Édition originale du premier livre de l'auteur.
Envoi : à M. Alex. Leroux, Amitiés, Étienne Eggis 6 N 51.
Poète excentrique, musicien myope ou noctambule enragé, hier parmi les cipayes imaginaires, là composant les vers et la soupe d’une troupe ambulante, mangeur d’argent chez les comtesses lapones ou vaguant sur le vieux continent en paletot poussière, toujours égrenant les routes et les déroutes, les dettes, la bière et le tabac – saison des roses et des petits pois des Voyages aux pays du cœur qu’il laisse en 1852 – oui, mon cher, un fils que j’ai trouvé ici, un fils que j’ai fait il y a dix ans, que voulez-vous j’ai la vue si basse. Un jour Arsène Houssaye le recueille au bout du parc de sa villa, dans le pavillon qu’occupait Nerval. On y ajoute un piano. En trois mois, Eggis entreprend son Voyage aux Champs-Élysées, tribulations dignes du Voyage à la lune de Cyrano, étonnante description du pays qui s’étend de l’obélisque de Louqsor à l’Arc de l’Etoile et où tout Paris afflue. Description, contes et fredaines, nomenclature aussi, admirative ou gouailleuse, des personnalités de l’art dans un panthéonesque défilé littéraire – couvrez-vous, messeigneurs, la république des lettres est passée. Des peintures vives et pittoresques, les cafés concerts, les guignols, les hôtels, les passes, les maisons célèbres… Et le soleil s’ennuie d’éclairer tout ce monde-là… Et les terrassiers, les maçons et les manouvriers piochent, sombres et soucieux.
Après trois mois de dettes parisiennes, Eggis disparaît. On le cherche. Houssaye force son pavillon : ni meubles ni piano… Bien plus tard, la mémoire revient au poète lunatique : Eggis adresse à son hôte une touchante lettre signée votre reconnaissant et dévoué voleur.
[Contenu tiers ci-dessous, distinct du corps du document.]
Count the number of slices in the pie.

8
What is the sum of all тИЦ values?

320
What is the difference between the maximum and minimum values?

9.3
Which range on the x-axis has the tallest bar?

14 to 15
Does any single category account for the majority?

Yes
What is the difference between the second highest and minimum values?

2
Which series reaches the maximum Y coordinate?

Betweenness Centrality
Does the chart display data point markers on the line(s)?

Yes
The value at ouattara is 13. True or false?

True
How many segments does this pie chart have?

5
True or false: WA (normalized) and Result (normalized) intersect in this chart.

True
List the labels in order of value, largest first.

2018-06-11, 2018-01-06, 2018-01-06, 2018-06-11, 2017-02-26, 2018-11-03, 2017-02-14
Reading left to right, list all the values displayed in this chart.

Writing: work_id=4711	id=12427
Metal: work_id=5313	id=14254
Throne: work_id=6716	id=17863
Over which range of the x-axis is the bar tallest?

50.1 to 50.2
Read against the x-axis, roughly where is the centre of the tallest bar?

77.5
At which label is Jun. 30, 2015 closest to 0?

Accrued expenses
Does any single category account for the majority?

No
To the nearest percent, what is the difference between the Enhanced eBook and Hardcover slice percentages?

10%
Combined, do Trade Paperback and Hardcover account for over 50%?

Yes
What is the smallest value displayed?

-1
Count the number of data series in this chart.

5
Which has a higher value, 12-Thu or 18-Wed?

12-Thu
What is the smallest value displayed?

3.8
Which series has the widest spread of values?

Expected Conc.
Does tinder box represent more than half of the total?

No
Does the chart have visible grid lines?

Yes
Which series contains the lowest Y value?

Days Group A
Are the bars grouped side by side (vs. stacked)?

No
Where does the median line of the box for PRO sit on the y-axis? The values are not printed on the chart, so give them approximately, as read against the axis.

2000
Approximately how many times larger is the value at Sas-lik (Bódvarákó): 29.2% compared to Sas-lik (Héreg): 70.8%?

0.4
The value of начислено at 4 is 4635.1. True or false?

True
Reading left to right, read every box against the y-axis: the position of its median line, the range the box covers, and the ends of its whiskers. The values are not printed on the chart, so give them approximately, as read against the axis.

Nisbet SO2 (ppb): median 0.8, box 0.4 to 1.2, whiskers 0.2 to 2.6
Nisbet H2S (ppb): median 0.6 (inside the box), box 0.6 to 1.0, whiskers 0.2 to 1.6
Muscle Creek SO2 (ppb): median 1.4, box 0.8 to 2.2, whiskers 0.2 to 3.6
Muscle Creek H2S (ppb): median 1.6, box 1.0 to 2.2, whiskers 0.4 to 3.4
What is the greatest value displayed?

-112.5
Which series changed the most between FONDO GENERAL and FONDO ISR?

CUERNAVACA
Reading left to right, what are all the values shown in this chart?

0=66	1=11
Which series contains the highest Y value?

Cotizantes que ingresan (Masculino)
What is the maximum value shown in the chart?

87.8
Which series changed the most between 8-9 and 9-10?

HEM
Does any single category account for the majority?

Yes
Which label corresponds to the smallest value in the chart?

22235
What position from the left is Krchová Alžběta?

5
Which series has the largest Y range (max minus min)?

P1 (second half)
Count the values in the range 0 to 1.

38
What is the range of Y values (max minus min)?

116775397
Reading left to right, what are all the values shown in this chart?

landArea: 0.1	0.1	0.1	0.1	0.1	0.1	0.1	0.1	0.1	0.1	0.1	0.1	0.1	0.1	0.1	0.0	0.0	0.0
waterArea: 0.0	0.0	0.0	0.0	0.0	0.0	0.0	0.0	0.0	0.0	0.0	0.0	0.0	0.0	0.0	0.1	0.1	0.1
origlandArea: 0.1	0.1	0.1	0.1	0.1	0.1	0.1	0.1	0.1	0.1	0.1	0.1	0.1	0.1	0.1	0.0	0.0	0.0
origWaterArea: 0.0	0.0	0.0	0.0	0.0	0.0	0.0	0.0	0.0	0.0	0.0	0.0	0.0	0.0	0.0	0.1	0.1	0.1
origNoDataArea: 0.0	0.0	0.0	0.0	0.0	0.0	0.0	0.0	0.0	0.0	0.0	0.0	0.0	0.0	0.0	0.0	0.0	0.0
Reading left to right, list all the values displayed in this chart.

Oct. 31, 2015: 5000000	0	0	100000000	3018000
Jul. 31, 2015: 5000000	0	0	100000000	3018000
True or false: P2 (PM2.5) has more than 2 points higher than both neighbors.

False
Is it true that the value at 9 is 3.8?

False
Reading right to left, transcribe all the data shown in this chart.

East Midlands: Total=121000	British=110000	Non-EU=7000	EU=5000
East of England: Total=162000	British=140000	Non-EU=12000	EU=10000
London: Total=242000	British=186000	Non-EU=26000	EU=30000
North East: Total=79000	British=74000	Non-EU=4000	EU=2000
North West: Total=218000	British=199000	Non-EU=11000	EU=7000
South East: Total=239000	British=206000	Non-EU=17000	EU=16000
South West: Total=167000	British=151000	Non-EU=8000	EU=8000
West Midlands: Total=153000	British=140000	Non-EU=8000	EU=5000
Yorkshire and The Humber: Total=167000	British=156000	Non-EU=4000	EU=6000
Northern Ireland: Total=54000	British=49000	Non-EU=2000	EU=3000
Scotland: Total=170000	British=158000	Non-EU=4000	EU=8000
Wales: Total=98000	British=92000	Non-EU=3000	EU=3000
On se méfierait à moins, mais le bougre a du talent, les portes de papier lui restent ouvertes – Houssaye encore. L’Artiste, que ce dernier dirige, publie au gré des pérégrinations du brigand les confessions d’un poète pauvre, des récits, un court roman, des vers et des lettres où il annonce sa fin prochaine.
Petit neveu de l’auteur d’Obermann, Eggis naquit à Fribourg en 1830, reçut le prénom de son grand-oncle et la protection de sa cousine, Eulalie de Senancour, après qu’il eut perdu mère et frères. Il mourut en 1867, comme meurent les poètes, épuisé par son sacerdoce. Qui sait encore que c’est Eggis qui inventa le mot ensoleillé ? Théophile Gautier le trouva digne de sa palette et, en l’adoptant, le mit en circulation.
La fragile couverture a été doublée et présente des petits manques, quelques rousseurs en début et en fin de volume - sans importance.